▶ _PROVIDED DATA_:
:::::

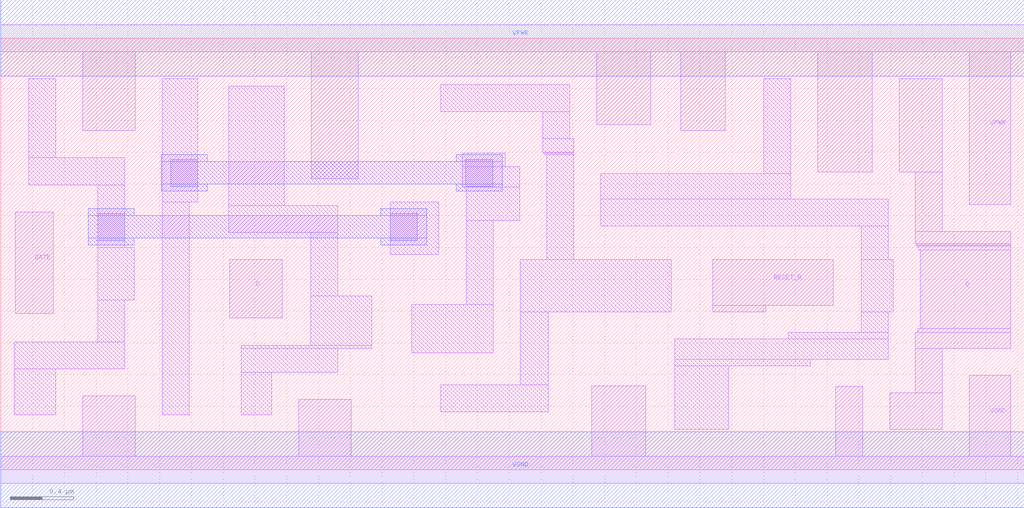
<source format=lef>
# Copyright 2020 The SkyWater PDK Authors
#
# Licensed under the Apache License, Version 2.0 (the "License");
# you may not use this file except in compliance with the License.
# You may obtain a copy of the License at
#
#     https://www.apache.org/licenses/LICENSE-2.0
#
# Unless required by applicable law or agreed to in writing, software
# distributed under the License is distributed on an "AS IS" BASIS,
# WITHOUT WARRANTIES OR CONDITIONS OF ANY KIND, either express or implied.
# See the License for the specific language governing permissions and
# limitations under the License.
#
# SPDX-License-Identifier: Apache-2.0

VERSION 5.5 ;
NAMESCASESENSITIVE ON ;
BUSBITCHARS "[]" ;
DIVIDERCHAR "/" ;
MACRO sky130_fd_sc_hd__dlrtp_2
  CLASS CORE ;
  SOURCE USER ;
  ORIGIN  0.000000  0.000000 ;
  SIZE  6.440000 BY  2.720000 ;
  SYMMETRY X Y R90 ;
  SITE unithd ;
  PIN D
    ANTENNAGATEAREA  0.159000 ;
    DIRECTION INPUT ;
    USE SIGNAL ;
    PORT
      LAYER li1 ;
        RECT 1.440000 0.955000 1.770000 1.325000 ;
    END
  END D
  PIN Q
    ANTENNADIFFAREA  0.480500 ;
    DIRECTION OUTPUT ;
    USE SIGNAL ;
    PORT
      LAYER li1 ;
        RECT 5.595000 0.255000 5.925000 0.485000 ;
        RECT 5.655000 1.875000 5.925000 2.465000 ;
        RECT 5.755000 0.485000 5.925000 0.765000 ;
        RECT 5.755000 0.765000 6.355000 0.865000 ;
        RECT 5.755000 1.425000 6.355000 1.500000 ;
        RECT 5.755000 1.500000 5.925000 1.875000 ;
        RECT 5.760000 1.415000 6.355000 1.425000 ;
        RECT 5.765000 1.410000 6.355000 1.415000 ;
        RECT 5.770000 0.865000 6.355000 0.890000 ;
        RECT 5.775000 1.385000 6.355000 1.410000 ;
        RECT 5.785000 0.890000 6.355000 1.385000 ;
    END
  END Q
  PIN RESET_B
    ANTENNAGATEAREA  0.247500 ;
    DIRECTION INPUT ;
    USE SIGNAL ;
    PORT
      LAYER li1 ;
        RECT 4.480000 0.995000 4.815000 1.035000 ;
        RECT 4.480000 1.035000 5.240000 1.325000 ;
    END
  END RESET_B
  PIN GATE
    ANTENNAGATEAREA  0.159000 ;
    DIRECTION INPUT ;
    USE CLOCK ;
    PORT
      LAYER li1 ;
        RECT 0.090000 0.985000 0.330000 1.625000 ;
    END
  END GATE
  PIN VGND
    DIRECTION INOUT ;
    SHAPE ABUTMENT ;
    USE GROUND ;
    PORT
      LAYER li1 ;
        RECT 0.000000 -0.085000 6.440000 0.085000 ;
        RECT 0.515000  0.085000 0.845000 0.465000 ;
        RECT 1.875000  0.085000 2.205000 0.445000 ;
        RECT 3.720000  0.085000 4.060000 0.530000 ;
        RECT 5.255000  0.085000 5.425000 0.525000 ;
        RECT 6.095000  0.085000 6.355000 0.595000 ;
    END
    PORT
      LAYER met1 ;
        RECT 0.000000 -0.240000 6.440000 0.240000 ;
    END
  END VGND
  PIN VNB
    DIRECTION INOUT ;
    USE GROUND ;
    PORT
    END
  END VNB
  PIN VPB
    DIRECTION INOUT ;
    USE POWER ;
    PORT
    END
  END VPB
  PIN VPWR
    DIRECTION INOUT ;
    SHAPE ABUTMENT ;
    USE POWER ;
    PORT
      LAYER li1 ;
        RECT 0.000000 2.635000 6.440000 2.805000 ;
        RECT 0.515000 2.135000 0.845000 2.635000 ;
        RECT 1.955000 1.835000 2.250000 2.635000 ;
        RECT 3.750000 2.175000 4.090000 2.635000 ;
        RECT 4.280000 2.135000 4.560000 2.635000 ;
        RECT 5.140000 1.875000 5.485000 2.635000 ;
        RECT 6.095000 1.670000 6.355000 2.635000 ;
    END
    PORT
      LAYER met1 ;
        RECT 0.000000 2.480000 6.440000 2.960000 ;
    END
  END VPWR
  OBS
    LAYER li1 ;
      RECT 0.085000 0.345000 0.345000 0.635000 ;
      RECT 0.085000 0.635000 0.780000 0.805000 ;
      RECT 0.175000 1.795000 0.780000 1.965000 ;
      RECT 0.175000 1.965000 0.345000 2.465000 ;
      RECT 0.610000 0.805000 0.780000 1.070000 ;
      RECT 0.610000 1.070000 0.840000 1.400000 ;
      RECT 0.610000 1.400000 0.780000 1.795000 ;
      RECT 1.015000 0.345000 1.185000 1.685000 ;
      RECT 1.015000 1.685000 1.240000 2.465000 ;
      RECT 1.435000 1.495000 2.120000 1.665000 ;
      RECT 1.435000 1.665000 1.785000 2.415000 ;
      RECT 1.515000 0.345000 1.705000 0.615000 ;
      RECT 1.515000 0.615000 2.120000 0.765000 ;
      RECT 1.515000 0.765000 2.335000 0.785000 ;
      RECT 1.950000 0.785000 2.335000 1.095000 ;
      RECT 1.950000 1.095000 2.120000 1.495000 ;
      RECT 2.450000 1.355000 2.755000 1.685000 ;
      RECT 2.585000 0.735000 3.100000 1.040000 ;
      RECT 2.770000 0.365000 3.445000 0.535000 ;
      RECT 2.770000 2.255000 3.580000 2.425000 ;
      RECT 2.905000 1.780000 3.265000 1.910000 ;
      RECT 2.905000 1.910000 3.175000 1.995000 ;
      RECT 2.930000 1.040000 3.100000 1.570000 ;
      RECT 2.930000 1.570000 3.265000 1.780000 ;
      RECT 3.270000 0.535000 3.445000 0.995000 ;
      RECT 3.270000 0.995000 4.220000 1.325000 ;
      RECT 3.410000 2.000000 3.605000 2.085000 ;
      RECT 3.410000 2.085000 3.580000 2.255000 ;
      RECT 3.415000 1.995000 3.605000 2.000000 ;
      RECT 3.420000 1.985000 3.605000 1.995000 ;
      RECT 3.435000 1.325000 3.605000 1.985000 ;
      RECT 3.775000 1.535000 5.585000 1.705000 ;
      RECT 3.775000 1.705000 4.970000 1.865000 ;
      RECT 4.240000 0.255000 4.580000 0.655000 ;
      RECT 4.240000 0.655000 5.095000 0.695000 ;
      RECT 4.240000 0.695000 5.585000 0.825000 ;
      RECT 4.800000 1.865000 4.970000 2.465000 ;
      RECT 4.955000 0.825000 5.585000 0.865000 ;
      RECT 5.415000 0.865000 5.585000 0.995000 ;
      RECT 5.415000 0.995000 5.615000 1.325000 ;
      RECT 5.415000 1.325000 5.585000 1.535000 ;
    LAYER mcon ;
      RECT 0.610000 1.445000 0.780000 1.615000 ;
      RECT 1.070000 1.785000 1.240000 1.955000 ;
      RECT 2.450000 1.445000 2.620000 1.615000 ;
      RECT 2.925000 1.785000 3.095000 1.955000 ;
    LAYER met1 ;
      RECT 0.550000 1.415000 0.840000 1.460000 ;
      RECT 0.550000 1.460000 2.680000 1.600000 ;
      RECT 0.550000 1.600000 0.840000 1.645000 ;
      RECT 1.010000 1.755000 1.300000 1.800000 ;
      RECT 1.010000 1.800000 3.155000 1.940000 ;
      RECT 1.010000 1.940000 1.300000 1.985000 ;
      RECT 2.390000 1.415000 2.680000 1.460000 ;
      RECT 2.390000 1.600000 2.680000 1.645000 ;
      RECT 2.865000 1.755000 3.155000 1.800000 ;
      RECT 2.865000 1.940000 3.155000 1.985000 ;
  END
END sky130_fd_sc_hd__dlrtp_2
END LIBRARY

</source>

:::::

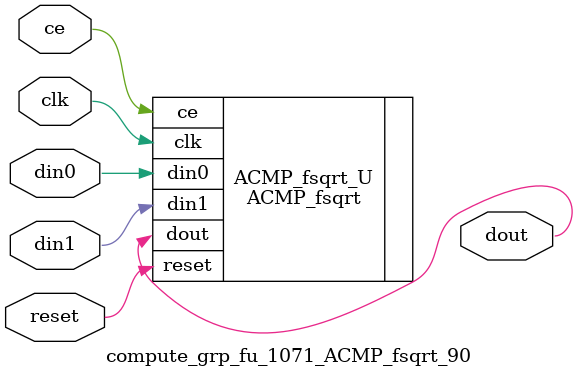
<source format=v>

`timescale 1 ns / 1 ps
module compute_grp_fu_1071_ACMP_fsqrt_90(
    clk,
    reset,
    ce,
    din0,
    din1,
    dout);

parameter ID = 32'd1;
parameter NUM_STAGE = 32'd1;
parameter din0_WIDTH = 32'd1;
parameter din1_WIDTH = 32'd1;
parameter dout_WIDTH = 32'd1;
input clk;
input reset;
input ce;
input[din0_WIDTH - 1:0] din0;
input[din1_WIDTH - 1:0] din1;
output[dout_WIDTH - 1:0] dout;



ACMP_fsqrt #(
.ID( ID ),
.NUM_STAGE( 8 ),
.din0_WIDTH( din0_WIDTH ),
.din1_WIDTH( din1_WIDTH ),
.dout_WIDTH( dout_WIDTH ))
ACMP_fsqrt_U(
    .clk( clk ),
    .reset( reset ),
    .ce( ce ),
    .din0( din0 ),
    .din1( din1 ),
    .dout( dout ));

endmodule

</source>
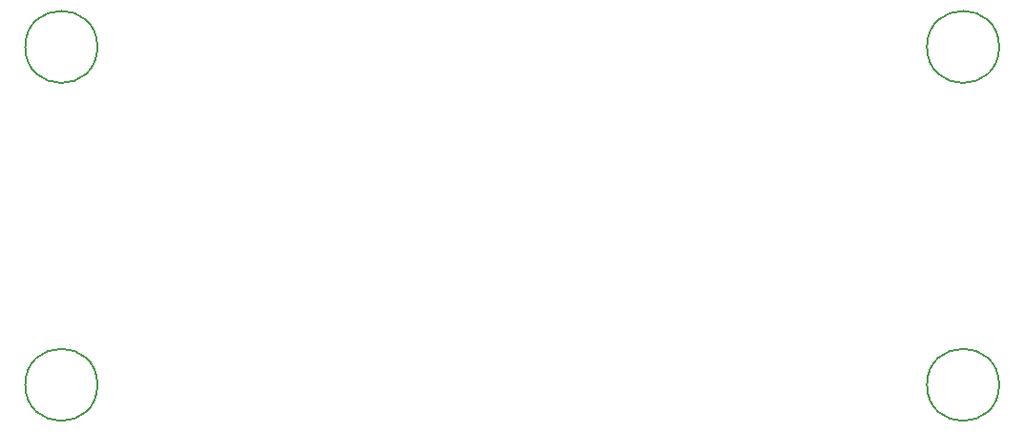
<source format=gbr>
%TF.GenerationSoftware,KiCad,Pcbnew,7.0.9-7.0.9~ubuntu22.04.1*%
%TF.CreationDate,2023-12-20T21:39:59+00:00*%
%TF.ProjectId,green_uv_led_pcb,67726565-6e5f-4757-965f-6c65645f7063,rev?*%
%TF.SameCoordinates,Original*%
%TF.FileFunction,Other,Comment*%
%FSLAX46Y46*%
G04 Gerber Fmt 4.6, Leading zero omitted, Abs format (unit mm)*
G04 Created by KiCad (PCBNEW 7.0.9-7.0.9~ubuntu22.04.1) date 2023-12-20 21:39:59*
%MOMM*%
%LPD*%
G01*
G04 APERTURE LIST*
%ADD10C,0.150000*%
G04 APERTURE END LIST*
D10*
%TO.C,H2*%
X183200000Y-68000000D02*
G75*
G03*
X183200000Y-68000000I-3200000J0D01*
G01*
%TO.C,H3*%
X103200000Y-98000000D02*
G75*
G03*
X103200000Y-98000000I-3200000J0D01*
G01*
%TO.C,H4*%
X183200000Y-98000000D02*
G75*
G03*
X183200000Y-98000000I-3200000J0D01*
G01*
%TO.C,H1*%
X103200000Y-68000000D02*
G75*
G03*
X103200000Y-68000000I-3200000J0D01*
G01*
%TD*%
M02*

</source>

:::::

▶ _YOUR TASK_: Your answer should be the lines of the records that include the word "KiCad".

▶ _TASK RESPONSE_:
%TF.GenerationSoftware,KiCad,Pcbnew,7.0.9-7.0.9~ubuntu22.04.1*%
G04 Created by KiCad (PCBNEW 7.0.9-7.0.9~ubuntu22.04.1) date 2023-12-20 21:39:59*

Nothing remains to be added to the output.